Шофер отодвинул стекло и подобострастным тоном спросил, куда ехать дальше. Диксон объяснил ему. Такси остановилось у дорожки, ведущей к дому Уэлчей. Кристина проснулась и, помолчав секунду, спросила:
– Вы проводите меня к дому? Если можно, пойдемте, потому что я не знаю, как войти. Горничная у них, по-моему, приходящая.
– Конечно, я пойду с вами, – сказал Диксон. Он оборвал возражения шофера, категорически отказавшись обсуждать вопрос об оплате, пока такси не остановится возле его, Диксона, дома. И ушел в темноту вместе с Кристиной, крепко цеплявшейся за его руку.
Глава XV
– Давайте-ка сначала попробуем окна, – сказал Диксон, когда они остановились перед темным домом.
– Звонить не стоит – вдруг Уэлчи вернулись раньше нас? Вряд ли они задержатся там допоздна.
– Но ведь они, наверное, будут ждать Бертрана, он же с машиной.
– Они могут взять такси. Во всяком случае, звонить я не стану.
Они осторожно прошли во двор с левой стороны дома. В темноте Диксон ударился коленом о какой-то предмет и шепотом выругался. Послышался приглушенный смешок Кристины – казалось, она зажала рукой рот. Ощупав это неожиданное препятствие, Диксон понял, что стукнулся о водопроводный кран. Глаза его привыкали к темноте, теперь он различал, что кран торчит из дощатой обшивки, поломанной и погнутой, словно на нее наехала машина. Диксон промурлыкал два-три такта своей «песенки Уэлча», а затем сказал Кристине:
– Ага, кажется, нашел. Давайте-ка попробуем это окно, благо, подоконник совсем невысоко.

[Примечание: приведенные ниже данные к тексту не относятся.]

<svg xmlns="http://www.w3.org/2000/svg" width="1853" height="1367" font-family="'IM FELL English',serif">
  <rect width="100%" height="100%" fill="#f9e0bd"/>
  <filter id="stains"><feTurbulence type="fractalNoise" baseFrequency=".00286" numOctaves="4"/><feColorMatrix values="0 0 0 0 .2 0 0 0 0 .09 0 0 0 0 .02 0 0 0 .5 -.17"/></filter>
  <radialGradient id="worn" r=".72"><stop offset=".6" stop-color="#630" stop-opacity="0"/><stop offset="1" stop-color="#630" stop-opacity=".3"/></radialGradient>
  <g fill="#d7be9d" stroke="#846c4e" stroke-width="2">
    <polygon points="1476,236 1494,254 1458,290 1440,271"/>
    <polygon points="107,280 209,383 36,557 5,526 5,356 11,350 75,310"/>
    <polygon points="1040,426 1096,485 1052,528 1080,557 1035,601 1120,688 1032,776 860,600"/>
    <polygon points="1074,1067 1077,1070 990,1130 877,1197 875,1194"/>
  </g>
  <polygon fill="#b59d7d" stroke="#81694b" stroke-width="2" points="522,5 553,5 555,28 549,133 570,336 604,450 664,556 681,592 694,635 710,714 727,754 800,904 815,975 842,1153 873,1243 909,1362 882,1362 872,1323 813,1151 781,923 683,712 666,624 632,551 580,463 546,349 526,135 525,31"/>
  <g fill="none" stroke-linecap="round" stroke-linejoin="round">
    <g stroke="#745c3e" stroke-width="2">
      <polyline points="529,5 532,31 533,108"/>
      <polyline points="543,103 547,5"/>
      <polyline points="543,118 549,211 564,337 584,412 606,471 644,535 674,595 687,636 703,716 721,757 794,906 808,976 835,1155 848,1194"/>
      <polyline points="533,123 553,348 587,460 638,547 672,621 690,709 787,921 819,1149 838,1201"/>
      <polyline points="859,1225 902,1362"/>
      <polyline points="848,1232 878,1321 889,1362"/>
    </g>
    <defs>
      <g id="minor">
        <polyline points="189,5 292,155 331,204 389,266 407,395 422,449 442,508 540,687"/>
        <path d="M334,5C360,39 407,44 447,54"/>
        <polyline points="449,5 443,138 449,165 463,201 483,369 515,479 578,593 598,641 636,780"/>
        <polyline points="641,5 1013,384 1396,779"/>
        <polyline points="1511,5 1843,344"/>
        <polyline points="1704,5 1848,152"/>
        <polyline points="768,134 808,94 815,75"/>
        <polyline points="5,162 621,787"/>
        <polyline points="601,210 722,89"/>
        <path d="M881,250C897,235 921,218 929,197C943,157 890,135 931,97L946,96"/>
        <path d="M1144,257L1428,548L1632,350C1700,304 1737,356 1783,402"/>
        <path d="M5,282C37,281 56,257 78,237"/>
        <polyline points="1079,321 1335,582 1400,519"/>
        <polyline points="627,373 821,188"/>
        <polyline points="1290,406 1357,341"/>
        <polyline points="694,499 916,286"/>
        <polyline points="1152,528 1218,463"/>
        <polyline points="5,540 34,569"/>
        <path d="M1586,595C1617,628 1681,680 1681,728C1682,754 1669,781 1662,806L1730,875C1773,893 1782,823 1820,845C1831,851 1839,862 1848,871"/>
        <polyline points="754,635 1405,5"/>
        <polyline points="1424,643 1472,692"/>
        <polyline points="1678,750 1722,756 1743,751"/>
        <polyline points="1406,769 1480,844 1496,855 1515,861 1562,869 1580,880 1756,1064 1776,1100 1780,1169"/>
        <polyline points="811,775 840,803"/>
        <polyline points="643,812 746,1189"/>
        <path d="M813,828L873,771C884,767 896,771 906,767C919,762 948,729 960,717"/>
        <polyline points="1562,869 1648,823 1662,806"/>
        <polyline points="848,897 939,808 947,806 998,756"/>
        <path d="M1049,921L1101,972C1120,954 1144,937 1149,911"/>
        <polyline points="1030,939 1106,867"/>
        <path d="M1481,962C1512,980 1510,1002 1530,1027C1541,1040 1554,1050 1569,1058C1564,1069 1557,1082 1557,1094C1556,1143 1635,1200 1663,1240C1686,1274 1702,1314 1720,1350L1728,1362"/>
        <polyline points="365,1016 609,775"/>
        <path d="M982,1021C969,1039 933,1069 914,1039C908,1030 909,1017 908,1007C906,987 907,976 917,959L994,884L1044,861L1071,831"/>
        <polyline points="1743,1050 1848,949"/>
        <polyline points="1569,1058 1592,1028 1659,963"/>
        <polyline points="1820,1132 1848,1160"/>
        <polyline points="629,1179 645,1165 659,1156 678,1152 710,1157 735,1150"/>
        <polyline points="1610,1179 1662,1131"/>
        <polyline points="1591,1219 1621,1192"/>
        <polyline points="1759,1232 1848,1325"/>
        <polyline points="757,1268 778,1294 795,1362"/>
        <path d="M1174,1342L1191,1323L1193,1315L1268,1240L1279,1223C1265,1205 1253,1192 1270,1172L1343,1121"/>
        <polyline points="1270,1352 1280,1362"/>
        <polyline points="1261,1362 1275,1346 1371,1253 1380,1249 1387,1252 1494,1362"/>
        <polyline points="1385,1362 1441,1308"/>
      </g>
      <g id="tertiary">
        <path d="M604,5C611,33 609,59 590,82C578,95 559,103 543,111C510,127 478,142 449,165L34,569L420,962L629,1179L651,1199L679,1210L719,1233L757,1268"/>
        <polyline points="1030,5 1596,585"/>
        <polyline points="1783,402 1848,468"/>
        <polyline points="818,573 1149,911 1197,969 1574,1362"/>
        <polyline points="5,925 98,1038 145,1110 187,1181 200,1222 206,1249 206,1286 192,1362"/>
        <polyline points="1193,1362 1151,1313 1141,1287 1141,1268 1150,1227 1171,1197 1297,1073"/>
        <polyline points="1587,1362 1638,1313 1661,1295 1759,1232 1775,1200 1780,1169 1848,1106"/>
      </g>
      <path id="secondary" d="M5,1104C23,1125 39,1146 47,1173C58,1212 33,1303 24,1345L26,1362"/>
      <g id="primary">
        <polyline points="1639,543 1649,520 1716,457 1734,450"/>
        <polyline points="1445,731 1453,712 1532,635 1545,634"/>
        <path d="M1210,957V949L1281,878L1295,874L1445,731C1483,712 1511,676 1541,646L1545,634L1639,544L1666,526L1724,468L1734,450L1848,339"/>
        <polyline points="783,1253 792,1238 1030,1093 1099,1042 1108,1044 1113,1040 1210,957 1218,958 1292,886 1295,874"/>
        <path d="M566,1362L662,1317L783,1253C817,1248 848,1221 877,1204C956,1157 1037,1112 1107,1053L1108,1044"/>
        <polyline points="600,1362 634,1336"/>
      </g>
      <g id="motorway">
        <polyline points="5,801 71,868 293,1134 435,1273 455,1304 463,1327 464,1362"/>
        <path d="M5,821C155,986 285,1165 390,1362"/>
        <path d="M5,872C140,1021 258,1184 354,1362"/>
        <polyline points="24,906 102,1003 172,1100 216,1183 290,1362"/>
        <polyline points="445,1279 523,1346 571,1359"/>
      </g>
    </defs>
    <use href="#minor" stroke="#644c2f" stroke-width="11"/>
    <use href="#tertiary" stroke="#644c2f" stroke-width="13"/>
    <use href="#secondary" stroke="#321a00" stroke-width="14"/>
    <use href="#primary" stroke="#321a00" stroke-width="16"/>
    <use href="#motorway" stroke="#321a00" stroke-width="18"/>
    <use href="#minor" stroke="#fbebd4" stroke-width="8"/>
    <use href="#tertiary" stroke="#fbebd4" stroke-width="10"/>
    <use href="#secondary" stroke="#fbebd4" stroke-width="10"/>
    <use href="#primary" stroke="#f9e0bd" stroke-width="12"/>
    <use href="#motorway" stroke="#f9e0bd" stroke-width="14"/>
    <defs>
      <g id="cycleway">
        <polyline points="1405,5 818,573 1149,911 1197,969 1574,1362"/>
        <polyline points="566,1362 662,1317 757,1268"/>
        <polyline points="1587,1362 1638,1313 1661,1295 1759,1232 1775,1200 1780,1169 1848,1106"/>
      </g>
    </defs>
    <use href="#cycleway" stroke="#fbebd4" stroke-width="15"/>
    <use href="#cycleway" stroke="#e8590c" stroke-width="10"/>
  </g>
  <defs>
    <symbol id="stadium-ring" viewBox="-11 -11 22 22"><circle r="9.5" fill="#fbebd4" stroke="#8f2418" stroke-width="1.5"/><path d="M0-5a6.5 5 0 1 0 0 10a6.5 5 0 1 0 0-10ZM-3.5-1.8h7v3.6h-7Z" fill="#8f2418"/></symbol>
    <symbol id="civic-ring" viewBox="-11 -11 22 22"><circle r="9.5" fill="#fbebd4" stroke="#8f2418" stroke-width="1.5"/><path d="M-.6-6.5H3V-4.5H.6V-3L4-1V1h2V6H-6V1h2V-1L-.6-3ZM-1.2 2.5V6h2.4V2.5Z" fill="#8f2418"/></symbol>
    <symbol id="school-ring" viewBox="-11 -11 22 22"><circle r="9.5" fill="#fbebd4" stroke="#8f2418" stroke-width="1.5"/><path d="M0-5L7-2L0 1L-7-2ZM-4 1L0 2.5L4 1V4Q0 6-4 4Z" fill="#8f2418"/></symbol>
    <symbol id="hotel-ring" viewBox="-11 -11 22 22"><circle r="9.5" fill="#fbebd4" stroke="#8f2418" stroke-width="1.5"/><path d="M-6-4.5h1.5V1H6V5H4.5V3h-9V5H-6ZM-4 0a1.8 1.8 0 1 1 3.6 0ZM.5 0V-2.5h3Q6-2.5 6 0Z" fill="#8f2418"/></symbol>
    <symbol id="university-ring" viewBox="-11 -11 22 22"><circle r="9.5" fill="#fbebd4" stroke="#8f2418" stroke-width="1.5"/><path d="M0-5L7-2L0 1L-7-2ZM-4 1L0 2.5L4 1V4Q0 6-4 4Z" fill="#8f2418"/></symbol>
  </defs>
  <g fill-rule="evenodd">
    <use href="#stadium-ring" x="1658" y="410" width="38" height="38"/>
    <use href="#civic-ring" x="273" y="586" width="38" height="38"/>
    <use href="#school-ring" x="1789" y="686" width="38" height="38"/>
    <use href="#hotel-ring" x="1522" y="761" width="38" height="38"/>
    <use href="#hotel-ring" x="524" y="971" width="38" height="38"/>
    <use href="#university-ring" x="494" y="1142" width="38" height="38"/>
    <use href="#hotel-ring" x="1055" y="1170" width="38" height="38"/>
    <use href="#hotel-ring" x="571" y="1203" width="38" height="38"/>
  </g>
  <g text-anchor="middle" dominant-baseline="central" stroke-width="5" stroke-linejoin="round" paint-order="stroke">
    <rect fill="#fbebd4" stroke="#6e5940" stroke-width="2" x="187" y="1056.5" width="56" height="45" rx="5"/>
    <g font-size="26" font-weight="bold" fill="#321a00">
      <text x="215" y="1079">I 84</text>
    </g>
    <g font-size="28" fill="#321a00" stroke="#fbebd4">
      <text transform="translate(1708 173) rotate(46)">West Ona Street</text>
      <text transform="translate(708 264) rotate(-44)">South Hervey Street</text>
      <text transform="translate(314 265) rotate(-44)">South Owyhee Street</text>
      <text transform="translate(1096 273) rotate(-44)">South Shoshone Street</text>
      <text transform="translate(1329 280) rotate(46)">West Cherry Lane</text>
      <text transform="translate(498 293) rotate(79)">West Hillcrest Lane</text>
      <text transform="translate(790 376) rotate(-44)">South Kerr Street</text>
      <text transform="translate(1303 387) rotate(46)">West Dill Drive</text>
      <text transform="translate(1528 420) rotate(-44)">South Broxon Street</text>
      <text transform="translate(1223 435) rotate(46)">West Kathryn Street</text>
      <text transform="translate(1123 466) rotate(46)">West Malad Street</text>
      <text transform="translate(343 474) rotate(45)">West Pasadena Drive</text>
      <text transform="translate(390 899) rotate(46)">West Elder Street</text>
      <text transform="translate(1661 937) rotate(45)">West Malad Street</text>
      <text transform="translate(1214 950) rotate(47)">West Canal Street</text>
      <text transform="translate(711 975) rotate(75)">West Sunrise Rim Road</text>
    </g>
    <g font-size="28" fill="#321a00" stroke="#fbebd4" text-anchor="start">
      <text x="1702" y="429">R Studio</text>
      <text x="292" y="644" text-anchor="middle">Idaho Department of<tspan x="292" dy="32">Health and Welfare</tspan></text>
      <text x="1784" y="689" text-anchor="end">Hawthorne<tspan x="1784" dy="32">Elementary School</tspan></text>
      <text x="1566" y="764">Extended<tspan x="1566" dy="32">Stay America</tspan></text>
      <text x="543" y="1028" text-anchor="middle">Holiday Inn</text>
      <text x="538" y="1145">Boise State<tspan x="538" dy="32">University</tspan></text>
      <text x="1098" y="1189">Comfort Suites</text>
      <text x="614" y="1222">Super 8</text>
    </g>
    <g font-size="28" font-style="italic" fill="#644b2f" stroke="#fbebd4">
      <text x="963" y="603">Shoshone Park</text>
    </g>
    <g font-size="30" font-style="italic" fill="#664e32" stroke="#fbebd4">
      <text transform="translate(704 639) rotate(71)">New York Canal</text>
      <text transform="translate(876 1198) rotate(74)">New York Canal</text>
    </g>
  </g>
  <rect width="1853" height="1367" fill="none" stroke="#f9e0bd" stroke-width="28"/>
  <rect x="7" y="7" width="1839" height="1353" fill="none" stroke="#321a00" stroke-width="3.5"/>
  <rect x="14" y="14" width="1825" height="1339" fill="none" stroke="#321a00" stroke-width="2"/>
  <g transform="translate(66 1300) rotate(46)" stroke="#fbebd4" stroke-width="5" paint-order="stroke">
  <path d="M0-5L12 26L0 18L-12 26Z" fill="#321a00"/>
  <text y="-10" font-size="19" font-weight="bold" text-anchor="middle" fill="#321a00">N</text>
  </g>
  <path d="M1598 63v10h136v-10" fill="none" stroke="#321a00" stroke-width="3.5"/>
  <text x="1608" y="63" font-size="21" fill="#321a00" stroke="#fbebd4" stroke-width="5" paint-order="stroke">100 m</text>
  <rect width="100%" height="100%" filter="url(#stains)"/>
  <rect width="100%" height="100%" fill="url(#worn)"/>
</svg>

Он пошел вперед на цыпочках, скрипя ботинками, и, подойдя к окну, почти с суеверным страхом обнаружил, что оно не заперто. Он поколебался, прежде чем перешагнуть низкий подоконник: быть может, старшие Уэлчи уже дома, и наверняка у Уэлча есть какая-нибудь дурацкая страстишка вроде материализации духов или самосозерцания по способу йогов – одним словом, что-нибудь такое, что требует темной комнаты. Он с ужасом представил себе, как недоуменно нахмурит брови Уэлч, когда они с Кристиной возникнут перед ним в темноте.